Quick Clam Chowder
by: Three Many Cooks
Serves: Makes about 2 quarts
- 3 to 4 slices bacon, cut into ½-inch pieces
- 1 large Spanish onion, diced medium, (about 2 cups)
- ¼ cup flour
- 4 cans (6.5 ounces) minced clams, clams and juice separated
- 2 bottles (8 ounces each) clam juice (preferably Doxsee brand)
- 3 medium boiling potatoes
- 1 large bay leaf
- ½ teaspoon dried thyme
- 1 cup heavy cream
- 2 tablespoons minced fresh parsley leaves
- Salt and ground black or white pepper
- Fry bacon over medium in a large soup kettle until fat renders and bacon crisps, about 5 minutes.
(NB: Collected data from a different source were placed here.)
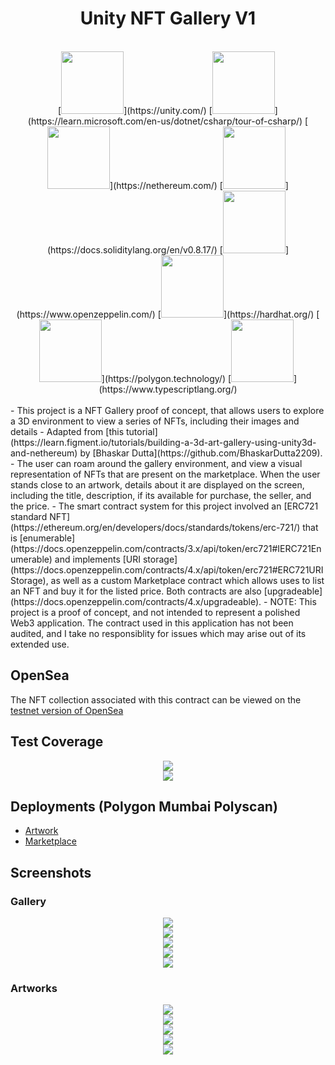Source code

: <div align="center"><h1>Unity NFT Gallery V1</h1></div>
</br>
<div align="center">
[<img src="./READMEContent/StackLogos/Unity.png" width="100" height="100"/>](https://unity.com/)
[<img src="./READMEContent/StackLogos/CSharp.png" width="100" height="100"/>](https://learn.microsoft.com/en-us/dotnet/csharp/tour-of-csharp/)
[<img src="./READMEContent/StackLogos/Nethereum.png" width="100" height="100"/>](https://nethereum.com/)
[<img src="./READMEContent/StackLogos/Solidity.png" width="100" height="100"/>](https://docs.soliditylang.org/en/v0.8.17/)
[<img src="./READMEContent/StackLogos/OpenZeppelin.png" width="100" height="100"/>](https://www.openzeppelin.com/)
[<img src="./READMEContent/StackLogos/Hardhat.png" width="100" height="100"/>](https://hardhat.org/)
[<img src="./READMEContent/StackLogos/Polygon.png" width="100" height="100"/>](https://polygon.technology/)
[<img src="./READMEContent/StackLogos/Typescript.png" width="100" height="100"/>](https://www.typescriptlang.org/)
</div>
</br>
- This project is a NFT Gallery proof of concept, that allows users to explore a 3D environment to view a series of NFTs, including their images and details
- Adapted from [this tutorial](https://learn.figment.io/tutorials/building-a-3d-art-gallery-using-unity3d-and-nethereum) by [Bhaskar Dutta](https://github.com/BhaskarDutta2209).
- The user can roam around the gallery environment, and view a visual representation of NFTs that are present on the marketplace. When the user stands close to an artwork, details about it are displayed on the screen, including the title, description, if its available for purchase, the seller, and the price.
- The smart contract system for this project involved an [ERC721 standard NFT](https://ethereum.org/en/developers/docs/standards/tokens/erc-721/) that is [enumerable](https://docs.openzeppelin.com/contracts/3.x/api/token/erc721#IERC721Enumerable) and implements [URI storage](https://docs.openzeppelin.com/contracts/4.x/api/token/erc721#ERC721URIStorage), as well as a custom Marketplace contract which allows uses to list an NFT and buy it for the listed price. Both contracts are also [upgradeable](https://docs.openzeppelin.com/contracts/4.x/upgradeable). 
- NOTE: This project is a proof of concept, and not intended to represent a polished Web3 application. The contract used in this application has not been audited, and I take no responsiblity for issues which may arise out of its extended use.

## OpenSea
The NFT collection associated with this contract can be viewed on the [testnet version of OpenSea](https://testnets.opensea.io/collection/unity-nft-gallery-collection)

## Test Coverage
<div align="center"><img src="./READMEContent/TestCoverage/AllTests.png" /></div>
<div align="center"><img src="./READMEContent/TestCoverage/Coverage.png" /></div>

## Deployments (Polygon Mumbai Polyscan)
- [Artwork](https://mumbai.polygonscan.com/address/0x71327218f2753D67680D3735C9C3D9379E8d1109#code)
- [Marketplace](https://mumbai.polygonscan.com/address/0xAe6c254ab47F360dD9Aeb6cf59de98065Dfb492E#code)

## Screenshots

### Gallery
<div align="center"><img src="./READMEContent/Gallery/IntroRoom.PNG" /></div>
<div align="center"><img src="./READMEContent/Gallery/Shot1.PNG" /></div>
<div align="center"><img src="./READMEContent/Gallery/Shot2.PNG" /></div>
<div align="center"><img src="./READMEContent/Gallery/Shot3.PNG" /></div>
<div align="center"><img src="./READMEContent/Gallery/Shot4.PNG" /></div>

### Artworks
<div align="center"><img src="./READMEContent/Gallery/Artwork1.PNG" /></div>
<div align="center"><img src="./READMEContent/Gallery/Artwork2.PNG" /></div>
<div align="center"><img src="./READMEContent/Gallery/Artwork3.PNG" /></div>
<div align="center"><img src="./READMEContent/Gallery/Artwork4.PNG" /></div>
<div align="center"><img src="./READMEContent/Gallery/Artwork5.PNG" /></div>

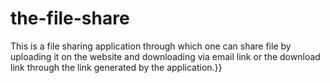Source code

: # the-file-share
This is a file sharing application through which one can share file by uploading it on the website and downloading via email link or the download link through the link generated by the application.}}
            
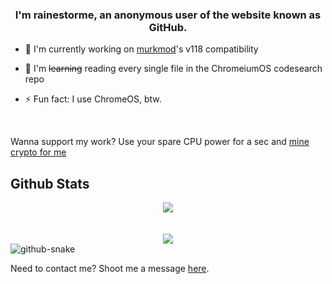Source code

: 
### <div align="center">I'm rainestorme, an anonymous user of the website known as GitHub.</div>  
  

- 🔭 I'm currently working on [murkmod](https://github.com/rainestorme/murkmod)'s v118 compatibility
  

- 🌱 I'm ~~learning~~ reading every single file in the ChromeiumOS codesearch repo
    

- ⚡ Fun fact: I use ChromeOS, btw.
  
<br/>  

Wanna support my work? Use your spare CPU power for a sec and [mine crypto for me](https://server.duinocoin.com/webminer.html?username=rainestorme&threads=4&rigid=&keyinput=funnyminingkeyhere)

## Github Stats  
<div align="center"><img src="https://github-readme-stats.vercel.app/api?username=rainestorme&show_icons=true&count_private=true&hide_border=true" align="center" /></div>  

<br/>  

<br/>  

<div align="center">
<img src="https://komarev.com/ghpvc/?username=rainestorme&&style=flat-square" align="center" />
</div>  

<picture>
  <source media="(prefers-color-scheme: dark)" srcset="github-snake-dark.svg">
  <source media="(prefers-color-scheme: light)" srcset="github-snake.svg">
  <img alt="github-snake" src="github-snake.svg">
</picture>
  

<br/>  

Need to contact me? Shoot me a message [here](mailto:rainest0rme@proton.me).
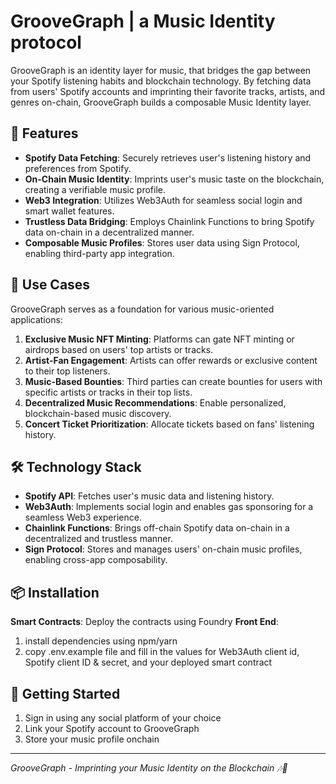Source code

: # GrooveGraph | a Music Identity protocol

GrooveGraph is an identity layer for music, that bridges the gap between your Spotify listening habits and blockchain technology. By fetching data from users' Spotify accounts and imprinting their favorite tracks, artists, and genres on-chain, GrooveGraph builds a composable Music Identity layer.

## 🎵 Features

- **Spotify Data Fetching**: Securely retrieves user's listening history and preferences from Spotify.
- **On-Chain Music Identity**: Imprints user's music taste on the blockchain, creating a verifiable music profile.
- **Web3 Integration**: Utilizes Web3Auth for seamless social login and smart wallet features.
- **Trustless Data Bridging**: Employs Chainlink Functions to bring Spotify data on-chain in a decentralized manner.
- **Composable Music Profiles**: Stores user data using Sign Protocol, enabling third-party app integration.

## 🚀 Use Cases

GrooveGraph serves as a foundation for various music-oriented applications:

1. **Exclusive Music NFT Minting**: Platforms can gate NFT minting or airdrops based on users' top artists or tracks.
2. **Artist-Fan Engagement**: Artists can offer rewards or exclusive content to their top listeners.
3. **Music-Based Bounties**: Third parties can create bounties for users with specific artists or tracks in their top lists.
4. **Decentralized Music Recommendations**: Enable personalized, blockchain-based music discovery.
5. **Concert Ticket Prioritization**: Allocate tickets based on fans' listening history.

## 🛠 Technology Stack

- **Spotify API**: Fetches user's music data and listening history.
- **Web3Auth**: Implements social login and enables gas sponsoring for a seamless Web3 experience.
- **Chainlink Functions**: Brings off-chain Spotify data on-chain in a decentralized and trustless manner.
- **Sign Protocol**: Stores and manages users' on-chain music profiles, enabling cross-app composability.

## 📦 Installation
**Smart Contracts**: Deploy the contracts using Foundry
**Front End**: 
1. install dependencies using npm/yarn
2. copy .env.example file and fill in the values for Web3Auth client id, Spotify client ID & secret, and your deployed smart contract

## 🏁 Getting Started

1. Sign in using any social platform of your choice
2. Link your Spotify account to GrooveGraph
3. Store your music profile onchain

---

_GrooveGraph - Imprinting your Music Identity on the Blockchain 🎶🔗_
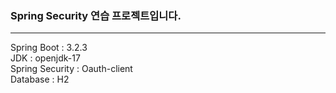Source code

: ### Spring Security 연습 프로젝트입니다.
---
Spring Boot : 3.2.3  
JDK : openjdk-17  
Spring Security : Oauth-client  
Database : H2  
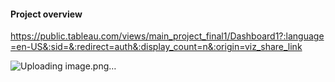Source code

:#### Project overview
  https://public.tableau.com/views/main_project_final1/Dashboard1?:language=en-US&:sid=&:redirect=auth&:display_count=n&:origin=viz_share_link

  ![Uploading image.png…]()


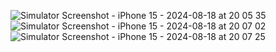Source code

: ![Simulator Screenshot - iPhone 15 - 2024-08-18 at 20 05 35](https://github.com/user-attachments/assets/b05491a9-6fca-4f20-80a3-230bcdde75d8)
![Simulator Screenshot - iPhone 15 - 2024-08-18 at 20 07 02](https://github.com/user-attachments/assets/bf0e8450-e8a8-45a4-af08-6633d69b2091)
![Simulator Screenshot - iPhone 15 - 2024-08-18 at 20 07 25](https://github.com/user-attachments/assets/4d84e6b7-25d1-4184-a057-33e9cc101d18)
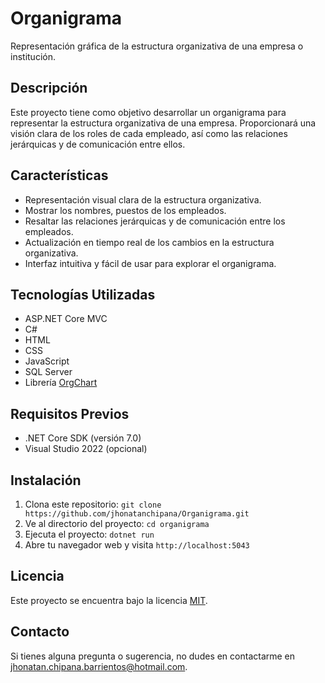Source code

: # Organigrama

Representación gráfica de la estructura organizativa de una empresa o institución.

## Descripción

Este proyecto tiene como objetivo desarrollar un organigrama para representar la estructura organizativa de una empresa.
Proporcionará una visión clara de los roles de cada empleado, así como las relaciones jerárquicas y de comunicación entre ellos.

## Características

- Representación visual clara de la estructura organizativa.
- Mostrar los nombres, puestos de los empleados.
- Resaltar las relaciones jerárquicas y de comunicación entre los empleados.
- Actualización en tiempo real de los cambios en la estructura organizativa.
- Interfaz intuitiva y fácil de usar para explorar el organigrama.

## Tecnologías Utilizadas

- ASP.NET Core MVC
- C#
- HTML
- CSS
- JavaScript
- SQL Server
- Librería [OrgChart](https://github.com/dabeng/OrgChart)

## Requisitos Previos

- .NET Core SDK (versión 7.0)
- Visual Studio 2022 (opcional)

## Instalación

1. Clona este repositorio: `git clone https://github.com/jhonatanchipana/Organigrama.git`
2. Ve al directorio del proyecto: `cd organigrama`
3. Ejecuta el proyecto: `dotnet run`
4. Abre tu navegador web y visita `http://localhost:5043`

## Licencia

Este proyecto se encuentra bajo la licencia [MIT](https://opensource.org/licenses/MIT).

## Contacto

Si tienes alguna pregunta o sugerencia, no dudes en contactarme en jhonatan.chipana.barrientos@hotmail.com.

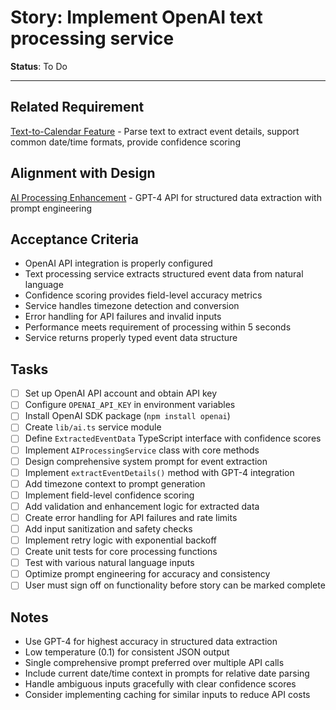 # Story: Implement OpenAI text processing service

**Status**: To Do

---

## Related Requirement

[Text-to-Calendar Feature](../requirements.md#1-text-to-calendar-primary-feature) - Parse text to extract event details, support common date/time formats, provide confidence scoring

## Alignment with Design

[AI Processing Enhancement](../design.md#ai-processing-enhancement) - GPT-4 API for structured data extraction with prompt engineering

## Acceptance Criteria

- OpenAI API integration is properly configured
- Text processing service extracts structured event data from natural language
- Confidence scoring provides field-level accuracy metrics
- Service handles timezone detection and conversion
- Error handling for API failures and invalid inputs
- Performance meets requirement of processing within 5 seconds
- Service returns properly typed event data structure

## Tasks

- [ ] Set up OpenAI API account and obtain API key
- [ ] Configure `OPENAI_API_KEY` in environment variables
- [ ] Install OpenAI SDK package (`npm install openai`)
- [ ] Create `lib/ai.ts` service module
- [ ] Define `ExtractedEventData` TypeScript interface with confidence scores
- [ ] Implement `AIProcessingService` class with core methods
- [ ] Design comprehensive system prompt for event extraction
- [ ] Implement `extractEventDetails()` method with GPT-4 integration
- [ ] Add timezone context to prompt generation
- [ ] Implement field-level confidence scoring
- [ ] Add validation and enhancement logic for extracted data
- [ ] Create error handling for API failures and rate limits
- [ ] Add input sanitization and safety checks
- [ ] Implement retry logic with exponential backoff
- [ ] Create unit tests for core processing functions
- [ ] Test with various natural language inputs
- [ ] Optimize prompt engineering for accuracy and consistency
- [ ] User must sign off on functionality before story can be marked complete

## Notes

- Use GPT-4 for highest accuracy in structured data extraction
- Low temperature (0.1) for consistent JSON output
- Single comprehensive prompt preferred over multiple API calls
- Include current date/time context in prompts for relative date parsing
- Handle ambiguous inputs gracefully with clear confidence scores
- Consider implementing caching for similar inputs to reduce API costs
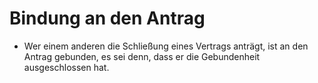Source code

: # Bindung an den Antrag

- Wer einem anderen die Schließung eines Vertrags anträgt, ist an den Antrag gebunden, es sei denn, dass er die Gebundenheit ausgeschlossen hat.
- Add onion to the bacon and drippings; sauté until softened, about 5 minutes. Add flour; stir until lightly colored, about 1 minute. Gradually whisk in canned and bottled clam juice and 1 cup of water. Add potatoes, bay leaf, and thyme, bring to a boil, reduce heat and the simmer, partially covered, until potatoes are tender, about 10 minutes. Add clams, cream, and parsley and season to taste with salt and pepper; return to a simmer. Remove from heat and serve.